Tra le proprietà donate al monastero di S. Salvatore nei pressi di Brescia, il riferimento più prossimo al nome e alla dislocazione di Roncadelle è “Runca, ovvero Runco Novo”, che appare nell’atto datato 4 ottobre 760, con il quale re Desiderio e suo figlio Adelchi (associato al trono) donarono al monastero 50 iugeri di terreno (pari a 120 piò, secondo la misura medievale) e 50 di bosco situati presso il Mella:

… Et cedimus in suprascripto monasterium terram iuges quinquaginta de brada, curte ducales, que est prope fluvio Mella, loco qui dicitur Runca, quod est Runco novo, et de silva que secum ipsa terra insimul tenet cedimus ibi iuges alias quinquaginta, ac damus ibi Gisolum et Radolum de Cuntignaca, qui porcos ipsius monasterii pascere debeant, cum rebus et familiis suis, et cedimus ibi Deosdedolum de Letrino, qui sit pecorarius, et donamus in ibi Ansteum de Quintiano, qui vacas ipsius monasterii pascat, cum casa et familia sua”.
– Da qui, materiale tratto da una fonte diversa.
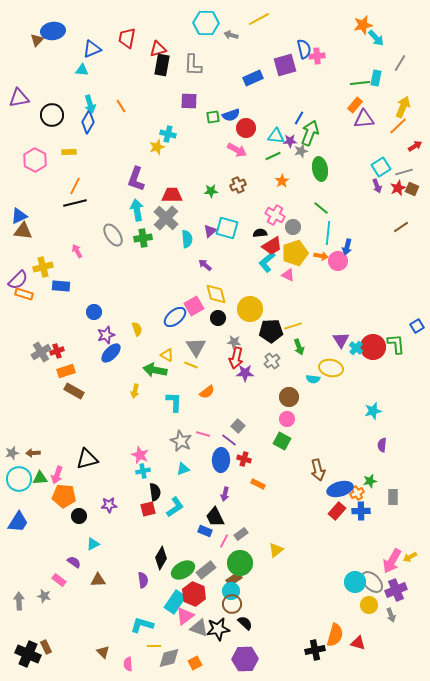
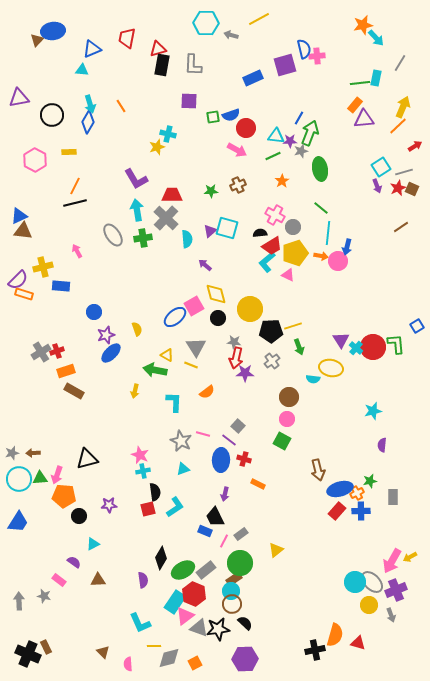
purple L-shape at (136, 179): rotated 50 degrees counterclockwise
cyan L-shape at (142, 625): moved 2 px left, 2 px up; rotated 130 degrees counterclockwise
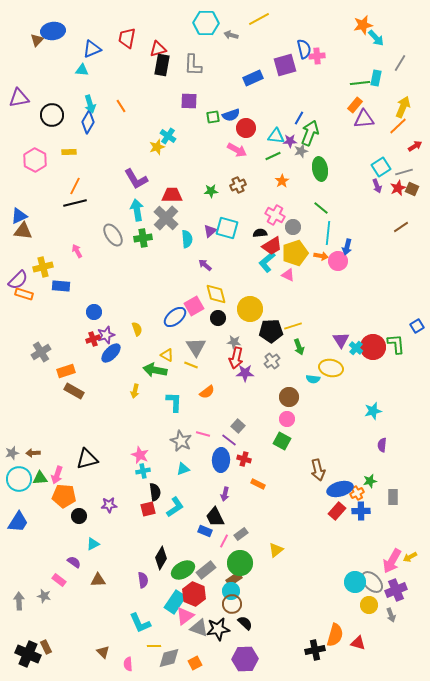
cyan cross at (168, 134): moved 2 px down; rotated 21 degrees clockwise
red cross at (57, 351): moved 36 px right, 12 px up
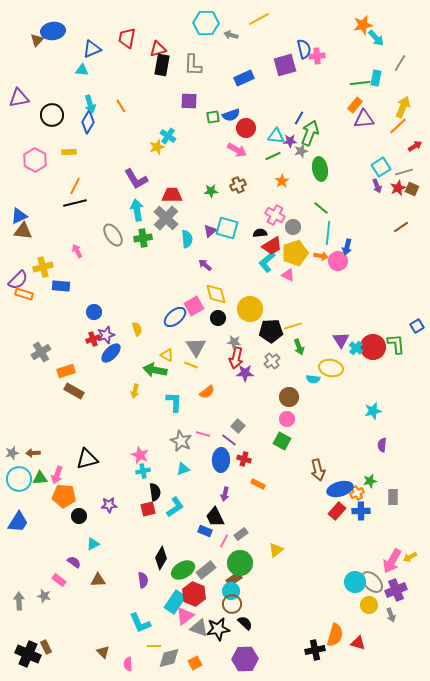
blue rectangle at (253, 78): moved 9 px left
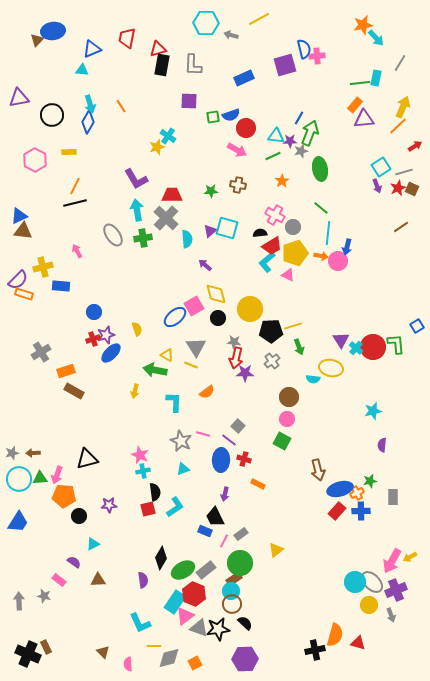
brown cross at (238, 185): rotated 35 degrees clockwise
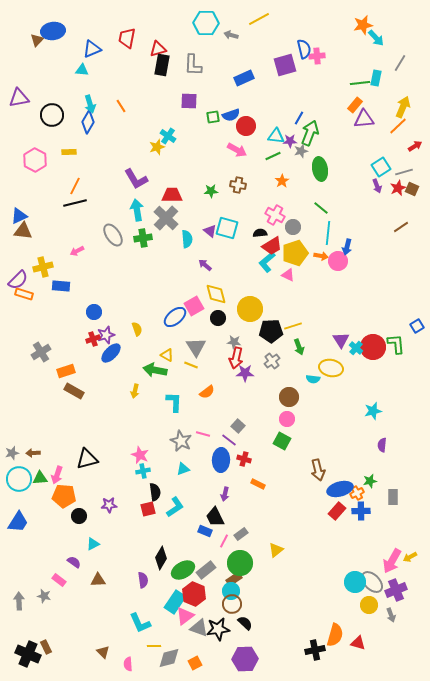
red circle at (246, 128): moved 2 px up
purple triangle at (210, 231): rotated 40 degrees counterclockwise
pink arrow at (77, 251): rotated 88 degrees counterclockwise
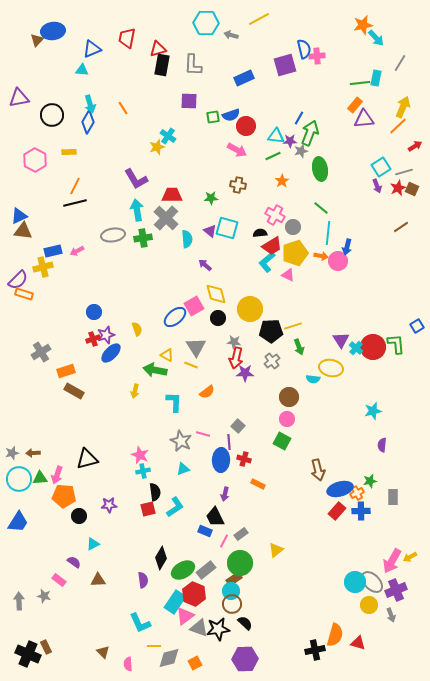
orange line at (121, 106): moved 2 px right, 2 px down
green star at (211, 191): moved 7 px down
gray ellipse at (113, 235): rotated 65 degrees counterclockwise
blue rectangle at (61, 286): moved 8 px left, 35 px up; rotated 18 degrees counterclockwise
purple line at (229, 440): moved 2 px down; rotated 49 degrees clockwise
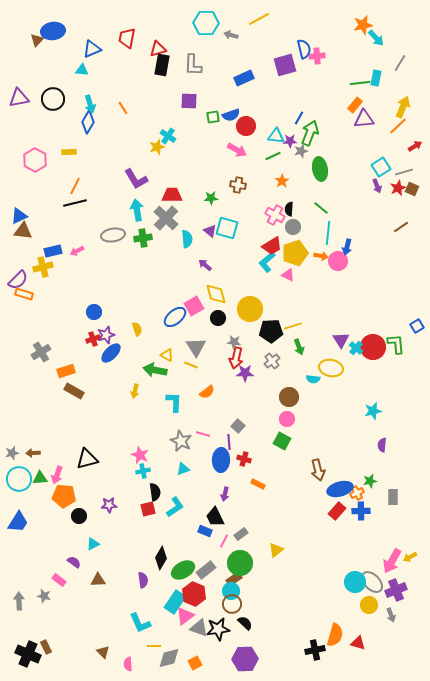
black circle at (52, 115): moved 1 px right, 16 px up
black semicircle at (260, 233): moved 29 px right, 24 px up; rotated 80 degrees counterclockwise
Insieme ai terreni, vennero quindi ceduti al monastero anche quattro provetti pastori: Gisolo e Radolo di Contegnaga (Flero), che dovevano pascolare i maiali del monastero e che venivano donati insieme alle loro cose e alle loro famiglie; il pecoraio Deodatolo da Lodrino; il vaccaro Ansteo da Quinzano con la sua casa e la sua famiglia. Vi si deduce che i servi (contadini o pastori che fossero) venivano ceduti normalmente come pertinenze dei terreni e che l’attività silvo-pastorale era ancora preminente nell’economia della zona lungo il Mella (v.). Risulta significativo anche l’ordine di precedenza e il numero di addetti ai tre tipi di animali da pascolare: prima i maiali, poi le pecore, infine i bovini.

Nel 758 il re Desiderio fondò anche il monastero maschile di Leno facendosi mandare dal bresciano Petronace, che aveva ricostruito l’abbazia di Montecassino, dodici monaci benedettini. I due monasteri bresciani, dotati di grandi estensioni di terreno, iniziarono l’opera di bonifica del territorio, fondarono nuove attività caritative e introdussero innovazioni culturali e cultuali.  

La politica espansionista, ostinatamente perseguita da Desiderio (sulle orme del suo predecessore Astolfo) per unificare il territorio italiano, si scontrò con l’opposizione del papa e dei Franchi ed ebbe come conseguenza la fine del regno longobardo. Nel 774, abbandonato da molti duchi, Desiderio dovette rinunciare al trono e Carlo Magno (dopo aver sposato e ripudiato la figlia di Desiderio, che si ritirò nel monastero di Brescia) poté proclamarsi “re dei Franchi e dei Longobardi”.

Il territorio bresciano rimase comunque molto segnato dalla cultura longobarda. Oltre ai propri caratteri genetici, i Longobardi ci hanno lasciato come eredità un temperamento fiero, la passione per la caccia, nonché alcune centinaia di parole derivate dalla loro lingua, come aizzare, albergo, arraffare, azzannare, baldo, banco, bara, campione, faida, fante, graffio, greppia, guancia, guanto, guardia, guerra, manigoldo, maniscalco, milza, nappa, nastro, nocca, panca, ricco, sala, scaffale, schernire, scherzo, sgherro, sguattero, spanna, spiedo, staffa, stamberga, sterzo, stinco, trappola, zaino, zazzera, zolla, ecc. E molte sono rimaste anche nel dialetto (v.) bresciano, come barba (zio), barèla (asse di trasporto), bizigà (lavoricchiare), bréda (campo delimitato), burìda (aggressione verbale), fodreghèta (federa), ghéda (grembo), ghidàs (padrino), magù (stomaco), sbaröfà (litigare), scàgna (sedia), schincà (rompere), scosàl (grembiule), scür (imposte delle finestre), spisigà (pizzicare), stöch (stucco), stosà (ammaccare), stràch (stanco), tarnegà (togliere il fiato), vardà (guardare), ecc.

Molti sono anche i nomi di persona e di luogo trasmessi dai Longobardi. Per limitarci alla toponomastica bresciana, basti citare Rodengo, Berlingo, Padenghe, Farfengo, Ghedi, Gardone, Sale M., Corna Blacca e le tante località “breda” sparse sul territorio.